- Aim of the exercise -
Every single entry must be reproduced precisely.

START Listed entries

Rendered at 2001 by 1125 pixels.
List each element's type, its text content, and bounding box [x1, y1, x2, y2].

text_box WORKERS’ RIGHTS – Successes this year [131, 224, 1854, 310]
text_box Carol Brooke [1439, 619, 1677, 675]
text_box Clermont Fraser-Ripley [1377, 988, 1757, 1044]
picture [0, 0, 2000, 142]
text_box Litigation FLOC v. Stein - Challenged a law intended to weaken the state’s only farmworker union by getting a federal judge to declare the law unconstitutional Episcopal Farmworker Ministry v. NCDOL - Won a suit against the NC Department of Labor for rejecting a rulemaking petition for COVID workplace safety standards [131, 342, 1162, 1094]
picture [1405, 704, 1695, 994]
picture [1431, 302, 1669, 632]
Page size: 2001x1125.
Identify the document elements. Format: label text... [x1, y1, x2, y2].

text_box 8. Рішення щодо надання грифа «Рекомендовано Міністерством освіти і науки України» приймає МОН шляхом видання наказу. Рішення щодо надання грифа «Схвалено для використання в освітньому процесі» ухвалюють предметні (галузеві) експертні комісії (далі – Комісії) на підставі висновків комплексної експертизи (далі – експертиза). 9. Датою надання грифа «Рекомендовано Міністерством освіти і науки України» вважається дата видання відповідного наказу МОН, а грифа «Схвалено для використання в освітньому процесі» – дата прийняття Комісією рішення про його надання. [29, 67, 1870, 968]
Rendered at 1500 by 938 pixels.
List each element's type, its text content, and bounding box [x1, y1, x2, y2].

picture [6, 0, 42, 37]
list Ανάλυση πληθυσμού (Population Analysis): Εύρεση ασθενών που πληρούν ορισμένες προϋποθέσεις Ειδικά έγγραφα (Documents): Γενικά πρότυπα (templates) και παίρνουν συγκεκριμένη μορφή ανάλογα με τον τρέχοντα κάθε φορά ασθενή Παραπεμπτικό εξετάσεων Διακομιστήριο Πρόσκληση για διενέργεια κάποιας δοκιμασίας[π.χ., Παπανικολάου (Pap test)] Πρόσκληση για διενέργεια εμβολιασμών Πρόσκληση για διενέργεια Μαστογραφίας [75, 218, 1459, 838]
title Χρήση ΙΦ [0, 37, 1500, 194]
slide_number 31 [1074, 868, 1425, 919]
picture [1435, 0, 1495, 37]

END Listed entries

- Response area -
Rendered at 2001 by 1125 pixels.
List each element's type, its text content, and bounding box [x1, y1, x2, y2].

text_box WORKERS’ RIGHTS – Successes this year [131, 224, 1854, 310]
text_box Carol Brooke [1439, 619, 1677, 675]
text_box Clermont Fraser-Ripley [1377, 988, 1757, 1044]
picture [0, 0, 2000, 142]
text_box Litigation FLOC v. Stein - Challenged a law intended to weaken the state’s only farmworker union by getting a federal judge to declare the law unconstitutional Episcopal Farmworker Ministry v. NCDOL - Won a suit against the NC Department of Labor for rejecting a rulemaking petition for COVID workplace safety standards [131, 342, 1162, 1094]
picture [1405, 704, 1695, 994]
picture [1431, 302, 1669, 632]
Page size: 2001x1125.
Identify the document elements. Format: label text... [x1, y1, x2, y2].

text_box 8. Рішення щодо надання грифа «Рекомендовано Міністерством освіти і науки України» приймає МОН шляхом видання наказу. Рішення щодо надання грифа «Схвалено для використання в освітньому процесі» ухвалюють предметні (галузеві) експертні комісії (далі – Комісії) на підставі висновків комплексної експертизи (далі – експертиза). 9. Датою надання грифа «Рекомендовано Міністерством освіти і науки України» вважається дата видання відповідного наказу МОН, а грифа «Схвалено для використання в освітньому процесі» – дата прийняття Комісією рішення про його надання. [29, 67, 1870, 968]
Rendered at 1500 by 938 pixels.
List each element's type, its text content, and bounding box [x1, y1, x2, y2].

picture [6, 0, 42, 37]
list Ανάλυση πληθυσμού (Population Analysis): Εύρεση ασθενών που πληρούν ορισμένες προϋποθέσεις Ειδικά έγγραφα (Documents): Γενικά πρότυπα (templates) και παίρνουν συγκεκριμένη μορφή ανάλογα με τον τρέχοντα κάθε φορά ασθενή Παραπεμπτικό εξετάσεων Διακομιστήριο Πρόσκληση για διενέργεια κάποιας δοκιμασίας[π.χ., Παπανικολάου (Pap test)] Πρόσκληση για διενέργεια εμβολιασμών Πρόσκληση για διενέργεια Μαστογραφίας [75, 218, 1459, 838]
title Χρήση ΙΦ [0, 37, 1500, 194]
slide_number 31 [1074, 868, 1425, 919]
picture [1435, 0, 1495, 37]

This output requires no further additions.